In tutte le culture millenarie, e
soprattutto nella maggior parte delle religioni, l’ascolto è un elemento
fondante. L’ascolto è saggezza, l’ascolto è comprensione, alle volte è
assoluzione o condanna, ma è sempre un punto di condivisione tra due persone
singole, o tra un singolo e la collettività. Si ascoltano i figli, le persone
che si amano, si ascoltano le comunità, i cittadini.
Si chiede, si valuta, si decide dopo aver
ascoltato, e non soltanto le ragioni o delle tesi ma anche qualcosa che viene
prima di tutto questo: l’essenza del vivere.
Mettersi in ascolto è mettersi in
cammino, regalare un luogo dove rifugiarsi, trovare conforto: ascoltano i
confessori, gli psicoanalisti, i saggi.
Ascoltare non è necessariamente
condividere, non è un modo per farsi approvare, per avere successo, per vincere
con le proprie ragioni.
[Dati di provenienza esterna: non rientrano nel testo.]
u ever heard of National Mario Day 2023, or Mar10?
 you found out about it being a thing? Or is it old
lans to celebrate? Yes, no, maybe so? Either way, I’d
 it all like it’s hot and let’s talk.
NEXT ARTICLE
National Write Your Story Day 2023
Nell’ascolto non si vince e non si perde, non è un
combattimento, non è consenso o dissenso, non è adesione o indifferenza.
Nell’ascolto e nel farsi ascoltare il
voler avere ragione, il voler colpire, impressionare, risultare popolari agli
altri, serve a poco. Perché mettersi in ascolto è percorrere una strada di
solitudine e di diversità che ci può isolare, renderci eccentrici.